To remove duplicates and keep one record per key, use the SUM statement. You specify the same fields as the sort key as the "control" fields, and with SUM FIELDS=NONE you do not sum any numeric fields—you just collapse the group to one record. The record that is kept is typically the first in sort order for that key. So after the sort, each unique key appears once. SUM has more options (e.g. summing amounts, overflow handling); see the SUM statement tutorial. For simple de-duplication, SUM FIELDS=NONE with the appropriate control fields is the usual approach.
When you keep all duplicates, their order in the output may matter. OPTION EQUALS makes the sort stable: records with equal keys keep their input order. So if the input was in time order and you sort by department, with EQUALS the records within each department stay in time order. If you do not specify EQUALS (NOEQUALS default), the order of records with the same key is not guaranteed. So use EQUALS when downstream processing depends on the order within duplicate keys.

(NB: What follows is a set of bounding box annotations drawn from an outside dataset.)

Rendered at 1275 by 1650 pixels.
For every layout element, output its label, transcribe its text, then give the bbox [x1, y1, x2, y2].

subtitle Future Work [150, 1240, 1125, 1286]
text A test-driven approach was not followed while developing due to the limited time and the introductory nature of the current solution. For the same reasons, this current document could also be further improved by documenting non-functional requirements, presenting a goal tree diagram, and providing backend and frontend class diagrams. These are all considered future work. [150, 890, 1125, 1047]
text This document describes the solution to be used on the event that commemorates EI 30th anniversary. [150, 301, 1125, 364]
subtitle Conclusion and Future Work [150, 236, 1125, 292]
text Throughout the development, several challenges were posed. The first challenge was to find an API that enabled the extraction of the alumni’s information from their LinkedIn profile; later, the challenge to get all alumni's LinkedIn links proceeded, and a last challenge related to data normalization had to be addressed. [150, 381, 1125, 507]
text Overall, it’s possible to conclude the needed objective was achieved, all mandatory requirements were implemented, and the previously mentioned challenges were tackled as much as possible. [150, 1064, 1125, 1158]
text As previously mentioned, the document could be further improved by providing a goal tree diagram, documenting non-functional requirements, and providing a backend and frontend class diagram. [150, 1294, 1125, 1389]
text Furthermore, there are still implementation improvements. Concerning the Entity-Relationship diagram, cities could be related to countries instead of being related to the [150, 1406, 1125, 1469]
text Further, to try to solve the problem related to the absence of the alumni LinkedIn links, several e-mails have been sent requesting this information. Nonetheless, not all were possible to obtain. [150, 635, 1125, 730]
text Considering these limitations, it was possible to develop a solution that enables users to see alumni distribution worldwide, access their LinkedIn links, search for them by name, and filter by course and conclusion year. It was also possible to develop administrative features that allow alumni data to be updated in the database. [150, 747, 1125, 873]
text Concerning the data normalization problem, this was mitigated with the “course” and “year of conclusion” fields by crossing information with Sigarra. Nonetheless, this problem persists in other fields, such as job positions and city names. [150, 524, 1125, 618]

Keep all when: you need every record (e.g. detail report, all transactions); you are only sorting for order; or you will process duplicates in a later step. Remove duplicates when: you need one row per key (e.g. unique customer list, or one record per key for a join); or you want to aggregate (SUM with numeric fields). Choose EQUALS when you keep all and care about order within keys.
12SORT FIELDS=(1,10,CH,A) OPTION EQUALS
Sort by bytes 1–10; keep all records; preserve input order for records with the same key.
Sort by bytes 1–10 and keep one record per unique key (first in sort order):
12SORT FIELDS=(1,10,CH,A) SUM FIELDS=NONE
Control fields for SUM must match the sort key; see SUM statement for full syntax (e.g. control field positions and lengths).
Duplicates are when two people have the same name. We can either keep everyone in line (and maybe keep the order they arrived—EQUALS) or say "one person per name" and only keep the first for each name (SUM). Keeping everyone is like a full list; keeping one per name is like a name-only list.
1. If you only sort (no SUM), what happens to records with duplicate sort keys?
2. How do you remove duplicate keys and keep only one record per key in DFSORT?
3. What does OPTION EQUALS do for duplicate keys?
4. When might you want to keep all duplicates (not use SUM)?
5. SUM FIELDS=NONE keeps one record per unique key. Which record is kept?